Wirtschaftlich liegt Serbien auf Platz 10 der ärmsten Länder Europas – noch vor den Armenhäusern Albanien, Moldawien oder der Ukraine.
Der Autor bezieht sich vermutlich auf diese Meldung:
https://www.wiwo.de/politik/deutschland/ranking-2023-das-sind-die-zehn-aermsten-laender-europas-nach-bip-pro-kopf/27719302.html
Zur Klarstellung: Serbien liegt auf Grundlage der Erhebung des Internationalen Währungsfonds (IMF) für das Jahr 2022 auf Platz 10 von 10 europäischen Ländern. Von diesen 10 Ländern ist es das wirtschaftsstärkste Land. Das ist natürlich nicht herausragend, doch bei der Betrachtung der Wirtschaftsentwicklung Serbiens der vergangenen 30 Jahre muss berücksichtigt werden, dass Serbien nahezu ein Jahrzehnt westliche Sanktionen durchlitten hat und im Rahmen des völkerrechtswidrigen NATO-Angriffskrieges bedeutende staatliche Infrastruktur, Industriebetriebe und Energieversorgung zerstört oder zumindest empfindlich getroffen wurden. In Belgrad wurden seinerzeit die Kriegsschäden auf über 180 Milliarden DM beziffert. Serbien hat inzwischen etwas Luft geholt aber erholt hat es sich davon noch nicht.

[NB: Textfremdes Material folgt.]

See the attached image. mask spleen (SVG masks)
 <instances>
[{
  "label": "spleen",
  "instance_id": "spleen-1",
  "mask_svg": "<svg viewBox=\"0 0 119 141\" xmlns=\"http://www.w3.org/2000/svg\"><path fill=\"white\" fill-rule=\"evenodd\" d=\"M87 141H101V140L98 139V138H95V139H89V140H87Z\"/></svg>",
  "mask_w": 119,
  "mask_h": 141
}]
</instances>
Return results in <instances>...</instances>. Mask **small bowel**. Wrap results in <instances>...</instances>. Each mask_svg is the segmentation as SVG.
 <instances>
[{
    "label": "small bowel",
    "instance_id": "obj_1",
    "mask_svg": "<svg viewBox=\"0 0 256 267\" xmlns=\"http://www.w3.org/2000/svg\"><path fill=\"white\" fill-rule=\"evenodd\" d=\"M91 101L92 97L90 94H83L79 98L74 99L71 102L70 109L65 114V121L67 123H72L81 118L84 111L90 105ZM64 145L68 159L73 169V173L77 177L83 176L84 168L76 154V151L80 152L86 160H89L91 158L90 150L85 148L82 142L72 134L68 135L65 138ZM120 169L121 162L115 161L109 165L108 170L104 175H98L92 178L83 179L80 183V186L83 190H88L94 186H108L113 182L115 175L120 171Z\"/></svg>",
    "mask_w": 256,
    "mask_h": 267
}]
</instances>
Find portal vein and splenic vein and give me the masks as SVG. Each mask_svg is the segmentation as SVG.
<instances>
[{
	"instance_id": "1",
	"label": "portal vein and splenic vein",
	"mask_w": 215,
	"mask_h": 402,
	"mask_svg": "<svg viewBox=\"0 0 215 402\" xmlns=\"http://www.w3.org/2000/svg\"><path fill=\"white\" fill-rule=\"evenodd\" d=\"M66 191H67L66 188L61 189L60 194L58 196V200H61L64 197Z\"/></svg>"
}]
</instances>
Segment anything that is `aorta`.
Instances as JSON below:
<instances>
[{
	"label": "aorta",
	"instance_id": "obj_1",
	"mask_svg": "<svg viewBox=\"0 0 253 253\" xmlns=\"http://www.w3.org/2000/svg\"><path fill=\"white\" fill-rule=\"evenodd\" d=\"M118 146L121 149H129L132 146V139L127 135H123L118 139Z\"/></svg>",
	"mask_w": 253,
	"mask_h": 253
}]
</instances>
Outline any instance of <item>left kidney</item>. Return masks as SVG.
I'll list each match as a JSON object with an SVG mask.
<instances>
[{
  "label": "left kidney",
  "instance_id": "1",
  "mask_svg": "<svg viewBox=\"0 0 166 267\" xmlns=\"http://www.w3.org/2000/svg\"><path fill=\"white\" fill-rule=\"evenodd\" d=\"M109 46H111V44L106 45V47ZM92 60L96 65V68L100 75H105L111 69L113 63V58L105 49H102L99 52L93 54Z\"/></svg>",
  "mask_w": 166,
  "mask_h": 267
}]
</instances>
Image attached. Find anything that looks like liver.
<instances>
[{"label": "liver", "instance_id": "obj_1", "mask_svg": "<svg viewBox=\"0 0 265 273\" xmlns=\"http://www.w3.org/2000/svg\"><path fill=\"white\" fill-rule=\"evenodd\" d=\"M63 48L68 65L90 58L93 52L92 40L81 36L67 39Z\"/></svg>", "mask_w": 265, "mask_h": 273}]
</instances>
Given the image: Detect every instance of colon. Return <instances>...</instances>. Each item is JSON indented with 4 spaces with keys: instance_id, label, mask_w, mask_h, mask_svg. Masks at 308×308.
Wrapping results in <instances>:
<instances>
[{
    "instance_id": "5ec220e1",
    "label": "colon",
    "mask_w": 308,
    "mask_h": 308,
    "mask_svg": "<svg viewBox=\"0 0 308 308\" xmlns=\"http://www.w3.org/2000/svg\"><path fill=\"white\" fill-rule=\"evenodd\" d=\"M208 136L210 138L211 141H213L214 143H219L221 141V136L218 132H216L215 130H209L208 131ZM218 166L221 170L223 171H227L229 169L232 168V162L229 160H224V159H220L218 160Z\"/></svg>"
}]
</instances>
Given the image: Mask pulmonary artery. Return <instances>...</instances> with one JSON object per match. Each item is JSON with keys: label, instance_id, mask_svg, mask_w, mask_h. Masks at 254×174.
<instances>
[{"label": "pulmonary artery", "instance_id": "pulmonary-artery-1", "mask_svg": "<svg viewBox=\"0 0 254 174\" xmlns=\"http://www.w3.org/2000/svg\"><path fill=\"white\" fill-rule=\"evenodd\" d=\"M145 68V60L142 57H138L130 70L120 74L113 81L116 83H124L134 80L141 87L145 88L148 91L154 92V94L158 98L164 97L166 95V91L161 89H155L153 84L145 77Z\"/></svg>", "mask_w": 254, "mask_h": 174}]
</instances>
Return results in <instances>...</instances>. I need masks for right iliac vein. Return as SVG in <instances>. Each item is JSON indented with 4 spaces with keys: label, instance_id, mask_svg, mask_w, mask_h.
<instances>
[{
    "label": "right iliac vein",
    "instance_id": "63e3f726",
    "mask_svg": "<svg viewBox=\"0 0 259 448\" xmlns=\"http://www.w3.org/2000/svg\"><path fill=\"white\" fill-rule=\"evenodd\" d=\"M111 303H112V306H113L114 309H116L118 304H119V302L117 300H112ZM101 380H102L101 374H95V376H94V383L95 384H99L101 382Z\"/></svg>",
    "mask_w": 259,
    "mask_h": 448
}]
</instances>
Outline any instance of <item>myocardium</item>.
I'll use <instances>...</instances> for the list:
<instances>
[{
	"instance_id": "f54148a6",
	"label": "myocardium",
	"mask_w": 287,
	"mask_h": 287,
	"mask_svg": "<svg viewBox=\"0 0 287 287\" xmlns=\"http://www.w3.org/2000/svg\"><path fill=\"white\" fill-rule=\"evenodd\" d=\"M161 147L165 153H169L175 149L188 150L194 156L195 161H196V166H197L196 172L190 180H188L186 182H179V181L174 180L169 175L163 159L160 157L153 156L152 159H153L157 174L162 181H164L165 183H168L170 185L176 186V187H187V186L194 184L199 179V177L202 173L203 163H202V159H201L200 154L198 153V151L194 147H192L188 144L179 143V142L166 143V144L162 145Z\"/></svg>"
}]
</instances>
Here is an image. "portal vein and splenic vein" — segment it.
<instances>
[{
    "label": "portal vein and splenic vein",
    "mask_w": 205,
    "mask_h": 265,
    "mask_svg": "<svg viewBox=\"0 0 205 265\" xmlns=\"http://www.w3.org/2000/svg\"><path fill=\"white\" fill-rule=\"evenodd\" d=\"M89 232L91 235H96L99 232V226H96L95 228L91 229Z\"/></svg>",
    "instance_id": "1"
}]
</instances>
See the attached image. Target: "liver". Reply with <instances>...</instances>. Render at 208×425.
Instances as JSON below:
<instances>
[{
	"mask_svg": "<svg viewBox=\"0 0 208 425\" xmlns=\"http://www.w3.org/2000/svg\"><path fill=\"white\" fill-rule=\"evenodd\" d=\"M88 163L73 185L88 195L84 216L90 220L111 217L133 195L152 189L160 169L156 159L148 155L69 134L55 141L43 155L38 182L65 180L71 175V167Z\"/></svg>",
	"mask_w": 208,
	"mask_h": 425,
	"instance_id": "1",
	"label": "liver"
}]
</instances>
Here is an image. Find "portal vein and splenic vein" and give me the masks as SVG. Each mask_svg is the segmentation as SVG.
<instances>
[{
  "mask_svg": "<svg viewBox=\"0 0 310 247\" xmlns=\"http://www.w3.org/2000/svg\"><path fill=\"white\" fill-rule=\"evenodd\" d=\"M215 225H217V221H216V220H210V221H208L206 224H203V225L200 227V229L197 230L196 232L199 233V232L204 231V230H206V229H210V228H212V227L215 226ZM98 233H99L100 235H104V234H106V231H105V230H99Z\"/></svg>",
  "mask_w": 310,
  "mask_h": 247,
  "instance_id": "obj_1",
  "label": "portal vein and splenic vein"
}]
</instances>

https://www.berliner-zeitung.de/open-source/der-ungesuehnte-chemiekrieg-gegen-serbien-wer-verurteilt-endlich-die-nato-li.165044
Abschließend: Die Proteste sind eine Mischung aus gelenkter Farbrevolution, Anarchie light und berechtigten Anwürfen. Ich halte den Auslöser der Protestbewegung, d.h. das eingestürzte Bahnhofsvordach in Novi Sad, für vorgeschoben. Für die Annahme einer gelenkten Farbrevolution spricht, dass ein großer Teil des Prozedere und der Protestsymbole vorbereitet wirken, so wie bei den Protesten der vergangenen Jahre. Der große Zulauf kam dann überraschend, ist z.T. Folge der enorm gestiegenen Lebenshaltungskosten, z.T. Ausdruck einer konformistischen, eher privilegierten Schicht. Es ist natürlich auch cool, ein bisschen zu rebellieren. Die Protestbewegung hat keinen homogenen oder konkreten Konsens, die anfänglichen Forderungen bezogen sich auf die Aufklärung des Unglücks in Novi Sad, peu à peu wurden Forderungen für politische Veränderungen und gar Systemwechsel erhoben. Vereinzelt hört man den Wunsch nach einem besseren Leben, einer besseren Gesellschaft, einer besseren Regierung usw. Eine Studentin in einer Sendung meinte, in Serbien hätte sie keine Luft zum Atmen…Das ist schon Jammern auf hohem Niveau. Das Regierungsangebot für Gespräche wurde ausgeschlagen, das Prinzip lautet: Es muss sich was ändern, aber darüber wollen wir nicht reden.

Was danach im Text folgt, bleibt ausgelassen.